A recent study published by the Pew Internet & American Life Project (2006) entitled, “Health Information Online” reports that 95 million (or 80%) American adult Internet users are searching for healthcare information. Primary health searches focused on a specific disease or condition (66%), medical procedures or treatments (51%), and research on medications (40%). Those numbers are certainly impressive, but hardly surprising when you consider the heightened levels of distress and uncertainty individuals (and their loved ones) experience when they are confronted by illness. Enhanced access to quality health services and information improves treatment outcomes and, in many cases, overall quality of life and social functioning. The Internet has clearly become an integral part of that equation.
There are a wealth of Web sites that offer quality information on a wide range of specific conditions and treatments. Many of these sites are well funded and have teams of technologists, medical writers, and clinicians producing and delivering content. However, I continue to be surprised by the static nature of most content, the minimal reliance on elearning best practices, and the relative low rates of utilization of rich media.

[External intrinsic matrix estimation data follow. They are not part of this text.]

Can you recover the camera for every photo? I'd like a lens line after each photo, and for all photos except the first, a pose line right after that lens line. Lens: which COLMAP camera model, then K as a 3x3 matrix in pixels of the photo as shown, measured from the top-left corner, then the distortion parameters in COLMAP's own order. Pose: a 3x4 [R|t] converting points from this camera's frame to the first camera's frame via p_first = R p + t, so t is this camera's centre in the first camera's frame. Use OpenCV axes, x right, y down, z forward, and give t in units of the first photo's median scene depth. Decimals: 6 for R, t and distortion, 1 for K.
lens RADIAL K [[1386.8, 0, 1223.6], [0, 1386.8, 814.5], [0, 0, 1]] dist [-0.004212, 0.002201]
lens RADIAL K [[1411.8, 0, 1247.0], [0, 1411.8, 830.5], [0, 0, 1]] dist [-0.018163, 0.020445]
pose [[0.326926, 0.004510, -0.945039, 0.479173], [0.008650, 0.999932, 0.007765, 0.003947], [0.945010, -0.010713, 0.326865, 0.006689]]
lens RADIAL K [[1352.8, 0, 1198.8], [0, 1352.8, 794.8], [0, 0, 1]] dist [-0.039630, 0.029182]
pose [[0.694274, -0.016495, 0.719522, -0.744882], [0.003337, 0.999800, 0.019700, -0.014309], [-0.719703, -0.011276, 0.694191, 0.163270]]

After all, given that a primary intent of these Web sites is to educate patients and caregivers on complex medical topics, does it not stand to reason that we should employ mixed media to accommodate different learning styles and preferences? Doesn’t blended learning have a place in patient education? I believe the answer to both questions is a resounding “Yes”. So, what then are the obstacles to incorporating rich media in patient-oriented elearning programs?
In speaking with members of the professional and advocacy communities about this topic, I often hear that “patients have not shown interest” or do not have necessary technical capabilities (e.g., broadband connectivity) required to access rich media, such as video, Webcasting, podcasting, live chat, and animations. The former would require a formal study, but I would be surprised to hear results stating that patients would prefer text-heavy HTML documents to a blended learning environment complete with expert videos, roundtable podcasts, online chats, medical animations, and interactive exercises. When done appropriately, blended learning and rich media should: 1) engage the learner, 2) accommodate different learning styles, 3) explain and reinforce knowledge, and 4) assist in the assimilation of information into long-term memory. Certainly, we have seen this paradigm validated within other target populations. As for patients’ technical capabilities, there is compelling research showing that 70% of suburban and urban Americans and 62% of rural Americans have broadband access at either work or home. (Pew Internet & American Life Project. 2006. Rural Broadband Internet Use. Online at: www.pewinternet.com). Similarly, 98% of Internet users have Macromedia Flash installed on their computers. This elearning and multimedia industry-standard technology enables easy access to rich media elements such as animations, interactive games, videos, text, and MP3 audio (Macromedia.com. 2006). Given these brief statistics, it is difficult to justify the limited role of rich media in patient education when compared with the potential and likely benefits.